Natalia is getting ready to cut a log up into smaller pieces. The log is in the shape of a right circular cylinder. The length of the log is 20 feet, and the radius is 1.5 feet. Solve for the surface area. Use 3.14 for n.

First, let's find the surface area of the curved part of the cylinder.

The formula for the lateral surface area of a right circular cylinder is:
Lateral Surface Area = 2πrh

Where r is the radius and h is the height (or length) of the cylinder.

Given:
r = 1.5 feet
h = 20 feet

Plugging in the values:
Lateral Surface Area = 2 * 3.14 * 1.5 * 20
Lateral Surface Area = 188.4 square feet

Next, let's find the surface area of the two circular ends of the cylinder.

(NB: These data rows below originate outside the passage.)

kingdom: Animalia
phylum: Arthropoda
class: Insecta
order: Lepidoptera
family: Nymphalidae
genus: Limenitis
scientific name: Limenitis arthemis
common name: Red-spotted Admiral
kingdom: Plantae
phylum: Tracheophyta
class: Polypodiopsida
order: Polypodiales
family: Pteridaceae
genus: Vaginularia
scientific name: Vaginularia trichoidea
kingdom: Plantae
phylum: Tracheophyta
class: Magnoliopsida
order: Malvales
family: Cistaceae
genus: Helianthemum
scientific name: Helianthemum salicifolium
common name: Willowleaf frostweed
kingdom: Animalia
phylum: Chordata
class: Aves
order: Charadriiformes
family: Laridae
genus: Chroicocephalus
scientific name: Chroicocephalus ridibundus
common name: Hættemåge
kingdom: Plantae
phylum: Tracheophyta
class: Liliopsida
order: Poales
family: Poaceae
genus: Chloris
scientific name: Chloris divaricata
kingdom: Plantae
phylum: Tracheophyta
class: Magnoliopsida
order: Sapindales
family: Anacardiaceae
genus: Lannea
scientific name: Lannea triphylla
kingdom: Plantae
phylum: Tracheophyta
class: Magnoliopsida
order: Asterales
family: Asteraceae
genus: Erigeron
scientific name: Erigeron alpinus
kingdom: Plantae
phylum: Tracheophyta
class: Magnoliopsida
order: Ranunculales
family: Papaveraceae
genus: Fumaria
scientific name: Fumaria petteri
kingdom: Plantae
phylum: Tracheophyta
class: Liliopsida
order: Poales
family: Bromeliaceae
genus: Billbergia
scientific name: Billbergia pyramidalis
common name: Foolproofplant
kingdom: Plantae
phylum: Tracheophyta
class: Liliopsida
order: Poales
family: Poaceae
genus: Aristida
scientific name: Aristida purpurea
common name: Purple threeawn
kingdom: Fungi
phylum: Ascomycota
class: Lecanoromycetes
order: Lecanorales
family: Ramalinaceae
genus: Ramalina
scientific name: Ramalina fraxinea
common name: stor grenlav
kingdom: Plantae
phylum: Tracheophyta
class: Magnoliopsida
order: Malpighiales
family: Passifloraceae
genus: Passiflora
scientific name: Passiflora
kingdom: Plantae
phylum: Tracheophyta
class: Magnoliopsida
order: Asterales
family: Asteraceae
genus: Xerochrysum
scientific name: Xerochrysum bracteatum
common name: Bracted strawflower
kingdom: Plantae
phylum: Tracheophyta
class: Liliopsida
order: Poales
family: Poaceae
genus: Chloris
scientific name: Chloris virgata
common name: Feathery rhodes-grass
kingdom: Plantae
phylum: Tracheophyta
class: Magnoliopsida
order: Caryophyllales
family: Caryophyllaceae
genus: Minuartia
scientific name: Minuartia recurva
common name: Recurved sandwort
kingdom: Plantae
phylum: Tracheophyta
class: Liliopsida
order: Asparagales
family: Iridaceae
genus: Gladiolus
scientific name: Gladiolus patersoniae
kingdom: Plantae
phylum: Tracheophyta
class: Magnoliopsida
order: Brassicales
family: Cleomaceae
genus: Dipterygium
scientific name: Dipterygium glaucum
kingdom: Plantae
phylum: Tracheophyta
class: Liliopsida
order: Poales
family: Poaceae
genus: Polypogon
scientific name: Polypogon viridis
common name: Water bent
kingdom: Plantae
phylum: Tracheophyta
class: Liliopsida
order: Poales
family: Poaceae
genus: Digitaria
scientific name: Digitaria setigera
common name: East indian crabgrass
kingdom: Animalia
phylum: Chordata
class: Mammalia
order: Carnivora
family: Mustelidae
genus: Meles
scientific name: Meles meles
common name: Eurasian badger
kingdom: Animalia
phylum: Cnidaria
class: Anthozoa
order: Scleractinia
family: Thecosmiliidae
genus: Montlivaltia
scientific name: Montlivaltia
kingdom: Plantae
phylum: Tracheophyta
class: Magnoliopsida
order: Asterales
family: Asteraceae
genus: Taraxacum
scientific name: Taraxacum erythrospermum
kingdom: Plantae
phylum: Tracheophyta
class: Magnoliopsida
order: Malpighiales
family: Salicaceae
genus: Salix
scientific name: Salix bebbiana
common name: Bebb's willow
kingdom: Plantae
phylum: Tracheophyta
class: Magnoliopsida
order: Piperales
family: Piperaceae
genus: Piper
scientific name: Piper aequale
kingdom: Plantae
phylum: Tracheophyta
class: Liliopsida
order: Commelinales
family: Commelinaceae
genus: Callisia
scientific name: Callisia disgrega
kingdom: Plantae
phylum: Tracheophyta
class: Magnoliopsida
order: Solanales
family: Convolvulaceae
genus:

The formula for the surface area of a circle is:
Surface Area of a Circle = πr^2

For both ends of the cylinder:
Surface Area of both ends = 2 * π * (1.5)^2
Surface Area of both ends = 2 * 3.14 * 2.25
Surface Area of both ends = 14.13 square feet

Finally, the total surface area of the cylinder is the sum of the lateral surface area and the surface area of both ends:
Total Surface Area = Lateral Surface Area + Surface Area of both ends
Total Surface Area = 188.4 + 14.13
Total Surface Area = 202.53 square feet

Therefore, the surface area of the log is 202.53 square feet.